The first argument was that the court erred by allowing testimony about the necklace, which was not produced until days before trial.  The Court of Appeals of Mississippi doubted that the trial court committed error and further found that "testimony about the broken necklace was cumulative evidence of Landry's testimony that she was violently removed from the car by her hair and thrown onto the garage floor by O'Neal. Thus, any error created by the admission of the necklace was harmless in nature."
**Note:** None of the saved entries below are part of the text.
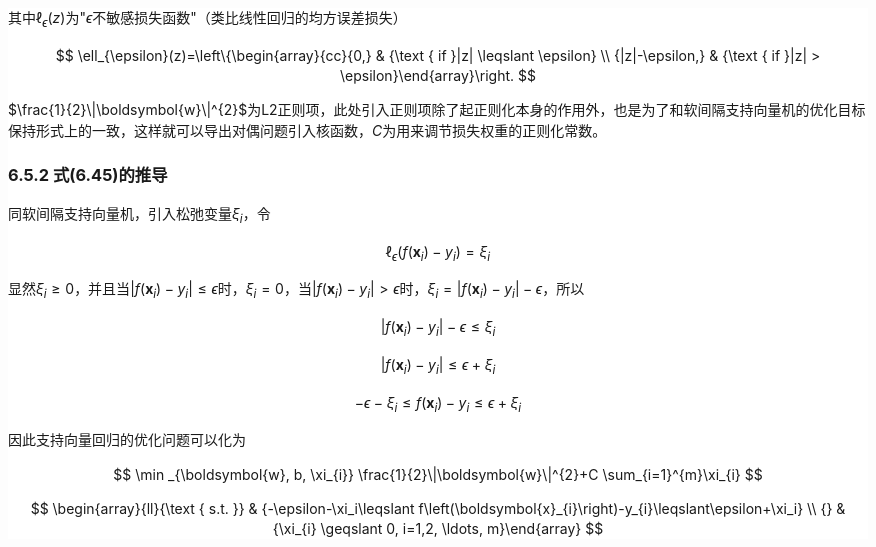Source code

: 
其中$\ell_{\epsilon}(z)$为"$\epsilon$不敏感损失函数"（类比线性回归的均方误差损失）


$$
\ell_{\epsilon}(z)=\left\{\begin{array}{cc}{0,} & {\text { if }|z| \leqslant \epsilon} \\ {|z|-\epsilon,} & {\text { if }|z| > \epsilon}\end{array}\right.
$$


$\frac{1}{2}\|\boldsymbol{w}\|^{2}$为L2正则项，此处引入正则项除了起正则化本身的作用外，也是为了和软间隔支持向量机的优化目标保持形式上的一致，这样就可以导出对偶问题引入核函数，$C$为用来调节损失权重的正则化常数。

### 6.5.2 式(6.45)的推导

同软间隔支持向量机，引入松弛变量$\xi_i$，令


$$
\ell_{\epsilon}\left(f\left(\boldsymbol{x}_{i}\right)-y_{i}\right)=\xi_i
$$


显然$\xi_i\geqslant 0$，并且当$|f\left(\boldsymbol{x}_{i}\right)-y_{i}|\leqslant\epsilon$时，$\xi_i=0$，当$|f\left(\boldsymbol{x}_{i}\right)-y_{i}|>\epsilon$时，$\xi_i=|f\left(\boldsymbol{x}_{i}\right)-y_{i}|-\epsilon$，所以


$$
|f\left(\boldsymbol{x}_{i}\right)-y_{i}|-\epsilon\leqslant\xi_i
$$




$$
|f\left(\boldsymbol{x}_{i}\right)-y_{i}|\leqslant\epsilon+\xi_i
$$




$$
-\epsilon-\xi_i\leqslant f\left(\boldsymbol{x}_{i}\right)-y_{i}\leqslant\epsilon+\xi_i
$$


因此支持向量回归的优化问题可以化为


$$
\min _{\boldsymbol{w}, b, \xi_{i}} \frac{1}{2}\|\boldsymbol{w}\|^{2}+C \sum_{i=1}^{m}\xi_{i}
$$




$$
\begin{array}{ll}{\text { s.t. }} & {-\epsilon-\xi_i\leqslant f\left(\boldsymbol{x}_{i}\right)-y_{i}\leqslant\epsilon+\xi_i} \\  {} & {\xi_{i} \geqslant 0, i=1,2, \ldots, m}\end{array}
$$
The second argument was that Dr. Barbieri was not classified as an expert witness an yet rendered expert opinion testimony regarding causation.  The Court of Appeals of Mississippi agreed with O'Neal but found that the admission of Dr. Barbieri's testimony was harmless error because "[e]ven without Dr. Barbieri's testimony as to causation, there was sufficient evidence submitted to the jury to establish the crime of aggravated domestic violence. Landry testified that O'Neal forced her out of her car, threw her down on the garage floor, and kicked and stomped on her leg and back. Photographs that show the bruises on her body, which were consistent with her testimony, were admitted into evidence. The officer who arrived on the scene testified that Landry was in a great deal of pain from the injury."

In other words, the only evidence of O'Neal's guilt was Landry's testimony.  The photographs showing bruises on Landry's body were consistent with her story, but they were also ostensibly consistent with O'Neal's story at trial that Landry and he fell over while he was helping her out of the car.  This is where Dr. Barbieri's testimony about the injuries being caused high energy force rather than a simple fall was necessary.  Similarly, the officer's testimony that Landry was in a great deal of pain was consistent with either O'Neal's story or Landry's story. This is where the testimony about hair in the necklace was necessary to corroborate Landry's claim that O'Neal grabbed her by the hair.

Now, certainly, Landry's testimony was more credible than O'Neal's story based upon the fact that O'Neal apparently told a few people slightly different accounts of what happened; however, I simply don't see how the Court of Appeals of Mississippi could have found that the admission of the only testimony corroborating Landry's testimony was "harmless error."